My performance this week: I am constantly working on divining as much about Albanian culture, language, people, and history as possible. My host family members are the biggest contributors to this personal pursuit. I am incredibly happy with my host family, and that comfort and sense of welcome has also gone a long way to making me a more productive trainee. I am extremely grateful for the hospitality extended to me by my host family and enjoy spending as much time with them as possible. They tease me, I tease back; they press extra bananas on me when I leave for school; they pass the baby off to me and are confident that I can lull her to sleep; they slow down their conversation so I can participate... I know this is the honeymoon period, but right now I am not sure for what else I could possibly ask.
I feel relatively pleased with my language progress thus far, considering that difficulties, frustrations, and anxiety about my ability to grasp and retain new material are normal.
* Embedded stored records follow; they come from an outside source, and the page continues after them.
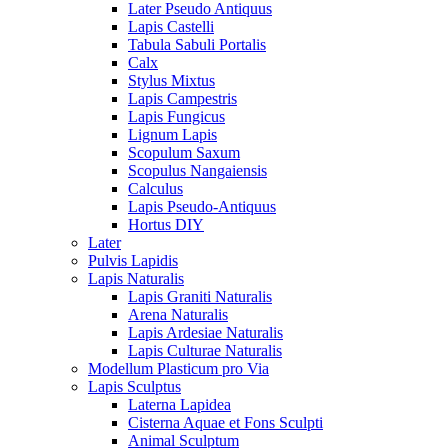
Later Pseudo Antiquus
Lapis Castelli
Tabula Sabuli Portalis
Calx
Stylus Mixtus
Lapis Campestris
Lapis Fungicus
Lignum Lapis
Scopulum Saxum
Scopulus Nangaiensis
Calculus
Lapis Pseudo-Antiquus
Hortus DIY
Later
Pulvis Lapidis
Lapis Naturalis
Lapis Graniti Naturalis
Arena Naturalis
Lapis Ardesiae Naturalis
Lapis Culturae Naturalis
Modellum Plasticum pro Via
Lapis Sculptus
Laterna Lapidea
Cisterna Aquae et Fons Sculpti
Animal Sculptum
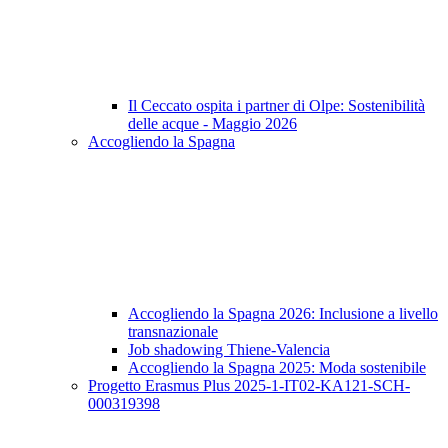
Il Ceccato ospita i partner di Olpe: Sostenibilità
delle acque - Maggio 2026
Accogliendo la Spagna
Accogliendo la Spagna 2026: Inclusione a livello
transnazionale
Job shadowing Thiene-Valencia
Accogliendo la Spagna 2025: Moda sostenibile
Progetto Erasmus Plus 2025-1-IT02-KA121-SCH-
000319398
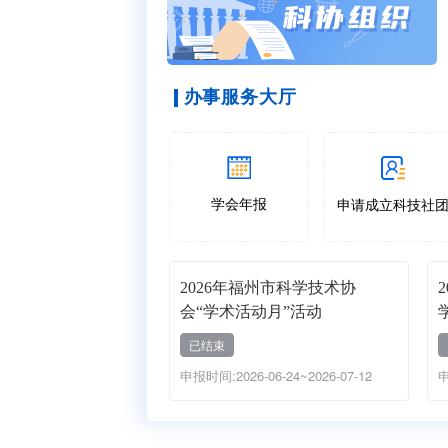
办事服务大厅
学会年报
申请成立科技社
2026年福州市科学技术协
会“学术活动月”活动
已结束
申报时间:2026-06-24~2026-07-12
申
I am currently working on stringing together simple sentences. My sentences tend to be overloaded with prepositions and un-conjugated, tense-less verbs (yikes!). I am aware of weaknesses (ex. definite versus indefinite articles) and have identified those sectors to which I ought to devote additional study.
My primary personal concerns regarding performance this week are two-fold; specifically, I know that I should attempt to diminish the amount of English spoken at home with my family, and I am deliberating how to more effectively balance family, study, and TEFL training. With regards to the first point, I would, however, like to argue (to myself or to whomever it may concern!) that falling back on the occasional English phrase to clarify a persistently elusive point has in fact mostly served to further propel my understanding of Shqip. Mostly, we only revert to some English words when an impasse is reached in communication. Sometimes, though, when I initially fail to understand something that is said simply because it is spoken too quickly, the person speaking responds by automatically reverting to the English translation. So, I have to be quick to ask for that individual to repeat the Shqip, just at a slower pace.